(WHAT YOU ARE ASKED TO DO): Below are the records; they must be reproduced verbatim.

(Records excerpted from a collection)
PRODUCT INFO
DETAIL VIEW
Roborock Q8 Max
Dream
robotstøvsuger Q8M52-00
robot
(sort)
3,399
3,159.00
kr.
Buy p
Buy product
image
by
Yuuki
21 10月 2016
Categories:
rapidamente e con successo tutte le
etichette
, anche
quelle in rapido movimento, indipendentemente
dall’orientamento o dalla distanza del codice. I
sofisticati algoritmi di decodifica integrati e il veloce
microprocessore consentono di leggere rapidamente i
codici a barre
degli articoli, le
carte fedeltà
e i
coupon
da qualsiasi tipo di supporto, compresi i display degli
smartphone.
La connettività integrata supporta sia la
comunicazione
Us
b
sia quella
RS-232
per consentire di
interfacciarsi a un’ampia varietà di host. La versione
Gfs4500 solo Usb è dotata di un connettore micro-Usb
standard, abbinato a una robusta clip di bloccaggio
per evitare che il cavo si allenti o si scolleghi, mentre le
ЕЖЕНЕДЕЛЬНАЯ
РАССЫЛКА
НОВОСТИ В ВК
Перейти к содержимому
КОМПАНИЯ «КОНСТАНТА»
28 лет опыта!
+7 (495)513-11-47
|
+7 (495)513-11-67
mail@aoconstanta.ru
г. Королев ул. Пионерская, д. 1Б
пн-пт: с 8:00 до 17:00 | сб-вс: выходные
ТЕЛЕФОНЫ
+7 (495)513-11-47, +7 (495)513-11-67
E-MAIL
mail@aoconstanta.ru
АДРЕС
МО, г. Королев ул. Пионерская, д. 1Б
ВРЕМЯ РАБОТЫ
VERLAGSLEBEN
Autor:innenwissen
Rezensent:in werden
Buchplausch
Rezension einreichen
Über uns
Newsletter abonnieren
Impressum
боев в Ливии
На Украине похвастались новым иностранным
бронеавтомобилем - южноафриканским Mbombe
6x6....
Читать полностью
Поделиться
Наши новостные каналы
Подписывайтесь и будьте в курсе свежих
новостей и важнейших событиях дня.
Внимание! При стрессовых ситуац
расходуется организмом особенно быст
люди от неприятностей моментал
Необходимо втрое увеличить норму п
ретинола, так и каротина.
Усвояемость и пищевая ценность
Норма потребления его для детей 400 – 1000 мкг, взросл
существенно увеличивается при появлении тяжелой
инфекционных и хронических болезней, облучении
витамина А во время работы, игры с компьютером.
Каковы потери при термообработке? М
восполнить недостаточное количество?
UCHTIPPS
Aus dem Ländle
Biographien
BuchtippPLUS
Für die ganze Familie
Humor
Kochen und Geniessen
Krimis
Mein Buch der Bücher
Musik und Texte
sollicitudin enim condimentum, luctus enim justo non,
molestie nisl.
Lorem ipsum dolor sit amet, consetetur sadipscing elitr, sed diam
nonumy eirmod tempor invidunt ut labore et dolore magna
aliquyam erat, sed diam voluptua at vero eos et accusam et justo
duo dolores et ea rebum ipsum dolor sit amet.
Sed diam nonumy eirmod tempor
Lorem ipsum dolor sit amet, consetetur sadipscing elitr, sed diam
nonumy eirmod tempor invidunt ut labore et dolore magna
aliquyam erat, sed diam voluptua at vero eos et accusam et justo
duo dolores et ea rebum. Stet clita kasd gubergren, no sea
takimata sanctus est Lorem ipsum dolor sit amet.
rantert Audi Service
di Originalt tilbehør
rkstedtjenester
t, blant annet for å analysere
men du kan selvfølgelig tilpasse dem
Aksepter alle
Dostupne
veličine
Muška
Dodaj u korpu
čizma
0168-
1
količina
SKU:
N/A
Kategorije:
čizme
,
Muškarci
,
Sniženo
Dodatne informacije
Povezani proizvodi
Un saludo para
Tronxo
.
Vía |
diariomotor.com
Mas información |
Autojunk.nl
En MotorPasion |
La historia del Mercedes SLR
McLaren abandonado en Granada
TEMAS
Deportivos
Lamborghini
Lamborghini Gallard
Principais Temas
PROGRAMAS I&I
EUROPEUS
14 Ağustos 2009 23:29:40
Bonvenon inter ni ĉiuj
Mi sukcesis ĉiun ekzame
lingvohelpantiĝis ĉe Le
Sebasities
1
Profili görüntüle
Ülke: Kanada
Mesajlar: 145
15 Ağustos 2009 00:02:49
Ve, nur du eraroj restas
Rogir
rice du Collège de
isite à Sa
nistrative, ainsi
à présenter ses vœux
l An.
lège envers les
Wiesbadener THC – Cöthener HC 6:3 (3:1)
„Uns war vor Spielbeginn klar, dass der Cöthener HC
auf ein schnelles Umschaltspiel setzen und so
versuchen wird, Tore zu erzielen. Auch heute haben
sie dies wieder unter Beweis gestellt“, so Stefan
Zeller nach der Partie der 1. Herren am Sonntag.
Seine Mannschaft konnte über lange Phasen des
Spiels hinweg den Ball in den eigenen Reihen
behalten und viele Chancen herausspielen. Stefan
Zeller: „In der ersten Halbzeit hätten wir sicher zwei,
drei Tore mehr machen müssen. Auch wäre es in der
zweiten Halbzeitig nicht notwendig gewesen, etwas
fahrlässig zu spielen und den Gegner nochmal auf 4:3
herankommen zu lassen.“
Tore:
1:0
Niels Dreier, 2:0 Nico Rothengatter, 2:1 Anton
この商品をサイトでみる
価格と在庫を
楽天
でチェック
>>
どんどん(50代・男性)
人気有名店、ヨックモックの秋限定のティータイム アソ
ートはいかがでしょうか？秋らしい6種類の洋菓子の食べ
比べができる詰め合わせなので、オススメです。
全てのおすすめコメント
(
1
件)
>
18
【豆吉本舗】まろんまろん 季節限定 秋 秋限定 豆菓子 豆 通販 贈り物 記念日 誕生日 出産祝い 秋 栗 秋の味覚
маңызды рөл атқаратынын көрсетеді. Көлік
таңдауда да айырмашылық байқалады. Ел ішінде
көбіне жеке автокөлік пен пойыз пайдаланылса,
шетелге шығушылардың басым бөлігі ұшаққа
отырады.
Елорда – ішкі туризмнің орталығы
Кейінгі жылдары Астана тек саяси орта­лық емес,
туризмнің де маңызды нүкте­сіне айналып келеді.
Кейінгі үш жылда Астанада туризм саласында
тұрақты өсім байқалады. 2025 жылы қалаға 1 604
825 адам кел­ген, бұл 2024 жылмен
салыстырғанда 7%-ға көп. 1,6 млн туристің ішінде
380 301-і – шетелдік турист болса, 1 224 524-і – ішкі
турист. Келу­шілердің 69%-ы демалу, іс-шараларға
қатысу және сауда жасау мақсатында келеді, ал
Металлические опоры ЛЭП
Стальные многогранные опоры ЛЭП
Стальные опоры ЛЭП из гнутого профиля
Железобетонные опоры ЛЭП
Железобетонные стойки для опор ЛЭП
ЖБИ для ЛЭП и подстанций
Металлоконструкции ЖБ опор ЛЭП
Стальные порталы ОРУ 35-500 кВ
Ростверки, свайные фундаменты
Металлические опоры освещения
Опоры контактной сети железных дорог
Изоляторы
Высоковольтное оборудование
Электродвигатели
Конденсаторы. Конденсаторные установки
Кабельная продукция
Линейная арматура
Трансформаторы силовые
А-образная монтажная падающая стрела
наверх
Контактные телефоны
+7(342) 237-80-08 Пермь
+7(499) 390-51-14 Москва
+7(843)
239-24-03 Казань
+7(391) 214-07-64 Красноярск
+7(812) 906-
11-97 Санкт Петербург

(TASK RESPONSE):
PRODUCT INFO
DETAIL VIEW
Roborock Q8 Max
Dream
robotstøvsuger Q8M52-00
robot
(sort)
3,399
3,159.00
kr.
Buy p
Buy product
image
by
Yuuki
21 10月 2016
Categories:
rapidamente e con successo tutte le
etichette
, anche
quelle in rapido movimento, indipendentemente
dall’orientamento o dalla distanza del codice. I
sofisticati algoritmi di decodifica integrati e il veloce
microprocessore consentono di leggere rapidamente i
codici a barre
degli articoli, le
carte fedeltà
e i
coupon
da qualsiasi tipo di supporto, compresi i display degli
smartphone.
La connettività integrata supporta sia la
comunicazione
Us
b
sia quella
RS-232
per consentire di
interfacciarsi a un’ampia varietà di host. La versione
Gfs4500 solo Usb è dotata di un connettore micro-Usb
standard, abbinato a una robusta clip di bloccaggio
per evitare che il cavo si allenti o si scolleghi, mentre le
ЕЖЕНЕДЕЛЬНАЯ
РАССЫЛКА
НОВОСТИ В ВК
Перейти к содержимому
КОМПАНИЯ «КОНСТАНТА»
28 лет опыта!
+7 (495)513-11-47
|
+7 (495)513-11-67
mail@aoconstanta.ru
г. Королев ул. Пионерская, д. 1Б
пн-пт: с 8:00 до 17:00 | сб-вс: выходные
ТЕЛЕФОНЫ
+7 (495)513-11-47, +7 (495)513-11-67
E-MAIL
mail@aoconstanta.ru
АДРЕС
МО, г. Королев ул. Пионерская, д. 1Б
ВРЕМЯ РАБОТЫ
VERLAGSLEBEN
Autor:innenwissen
Rezensent:in werden
Buchplausch
Rezension einreichen
Über uns
Newsletter abonnieren
Impressum
боев в Ливии
На Украине похвастались новым иностранным
бронеавтомобилем - южноафриканским Mbombe
6x6....
Читать полностью
Поделиться
Наши новостные каналы
Подписывайтесь и будьте в курсе свежих
новостей и важнейших событиях дня.
Внимание! При стрессовых ситуац
расходуется организмом особенно быст
люди от неприятностей моментал
Необходимо втрое увеличить норму п
ретинола, так и каротина.
Усвояемость и пищевая ценность
Норма потребления его для детей 400 – 1000 мкг, взросл
существенно увеличивается при появлении тяжелой
инфекционных и хронических болезней, облучении
витамина А во время работы, игры с компьютером.
Каковы потери при термообработке? М
восполнить недостаточное количество?
UCHTIPPS
Aus dem Ländle
Biographien
BuchtippPLUS
Für die ganze Familie
Humor
Kochen und Geniessen
Krimis
Mein Buch der Bücher
Musik und Texte
sollicitudin enim condimentum, luctus enim justo non,
molestie nisl.
Lorem ipsum dolor sit amet, consetetur sadipscing elitr, sed diam
nonumy eirmod tempor invidunt ut labore et dolore magna
aliquyam erat, sed diam voluptua at vero eos et accusam et justo
duo dolores et ea rebum ipsum dolor sit amet.
Sed diam nonumy eirmod tempor
Lorem ipsum dolor sit amet, consetetur sadipscing elitr, sed diam
nonumy eirmod tempor invidunt ut labore et dolore magna
aliquyam erat, sed diam voluptua at vero eos et accusam et justo
duo dolores et ea rebum. Stet clita kasd gubergren, no sea
takimata sanctus est Lorem ipsum dolor sit amet.
rantert Audi Service
di Originalt tilbehør
rkstedtjenester
t, blant annet for å analysere
men du kan selvfølgelig tilpasse dem
Aksepter alle
Dostupne
veličine
Muška
Dodaj u korpu
čizma
0168-
1
količina
SKU:
N/A
Kategorije:
čizme
,
Muškarci
,
Sniženo
Dodatne informacije
Povezani proizvodi
Un saludo para
Tronxo
.
Vía |
diariomotor.com
Mas información |
Autojunk.nl
En MotorPasion |
La historia del Mercedes SLR
McLaren abandonado en Granada
TEMAS
Deportivos
Lamborghini
Lamborghini Gallard
Principais Temas
PROGRAMAS I&I
EUROPEUS
14 Ağustos 2009 23:29:40
Bonvenon inter ni ĉiuj
Mi sukcesis ĉiun ekzame
lingvohelpantiĝis ĉe Le
Sebasities
1
Profili görüntüle
Ülke: Kanada
Mesajlar: 145
15 Ağustos 2009 00:02:49
Ve, nur du eraroj restas
Rogir
rice du Collège de
isite à Sa
nistrative, ainsi
à présenter ses vœux
l An.
lège envers les
Wiesbadener THC – Cöthener HC 6:3 (3:1)
„Uns war vor Spielbeginn klar, dass der Cöthener HC
auf ein schnelles Umschaltspiel setzen und so
versuchen wird, Tore zu erzielen. Auch heute haben
sie dies wieder unter Beweis gestellt“, so Stefan
Zeller nach der Partie der 1. Herren am Sonntag.
Seine Mannschaft konnte über lange Phasen des
Spiels hinweg den Ball in den eigenen Reihen
behalten und viele Chancen herausspielen. Stefan
Zeller: „In der ersten Halbzeit hätten wir sicher zwei,
drei Tore mehr machen müssen. Auch wäre es in der
zweiten Halbzeitig nicht notwendig gewesen, etwas
fahrlässig zu spielen und den Gegner nochmal auf 4:3
herankommen zu lassen.“
Tore:
1:0
Niels Dreier, 2:0 Nico Rothengatter, 2:1 Anton
この商品をサイトでみる
価格と在庫を
楽天
でチェック
>>
どんどん(50代・男性)
人気有名店、ヨックモックの秋限定のティータイム アソ
ートはいかがでしょうか？秋らしい6種類の洋菓子の食べ
比べができる詰め合わせなので、オススメです。
全てのおすすめコメント
(
1
件)
>
18
【豆吉本舗】まろんまろん 季節限定 秋 秋限定 豆菓子 豆 通販 贈り物 記念日 誕生日 出産祝い 秋 栗 秋の味覚
маңызды рөл атқаратынын көрсетеді. Көлік
таңдауда да айырмашылық байқалады. Ел ішінде
көбіне жеке автокөлік пен пойыз пайдаланылса,
шетелге шығушылардың басым бөлігі ұшаққа
отырады.
Елорда – ішкі туризмнің орталығы
Кейінгі жылдары Астана тек саяси орта­лық емес,
туризмнің де маңызды нүкте­сіне айналып келеді.
Кейінгі үш жылда Астанада туризм саласында
тұрақты өсім байқалады. 2025 жылы қалаға 1 604
825 адам кел­ген, бұл 2024 жылмен
салыстырғанда 7%-ға көп. 1,6 млн туристің ішінде
380 301-і – шетелдік турист болса, 1 224 524-і – ішкі
турист. Келу­шілердің 69%-ы демалу, іс-шараларға
қатысу және сауда жасау мақсатында келеді, ал
Металлические опоры ЛЭП
Стальные многогранные опоры ЛЭП
Стальные опоры ЛЭП из гнутого профиля
Железобетонные опоры ЛЭП
Железобетонные стойки для опор ЛЭП
ЖБИ для ЛЭП и подстанций
Металлоконструкции ЖБ опор ЛЭП
Стальные порталы ОРУ 35-500 кВ
Ростверки, свайные фундаменты
Металлические опоры освещения
Опоры контактной сети железных дорог
Изоляторы
Высоковольтное оборудование
Электродвигатели
Конденсаторы. Конденсаторные установки
Кабельная продукция
Линейная арматура
Трансформаторы силовые
А-образная монтажная падающая стрела
наверх
Контактные телефоны
+7(342) 237-80-08 Пермь
+7(499) 390-51-14 Москва
+7(843)
239-24-03 Казань
+7(391) 214-07-64 Красноярск
+7(812) 906-
11-97 Санкт Петербург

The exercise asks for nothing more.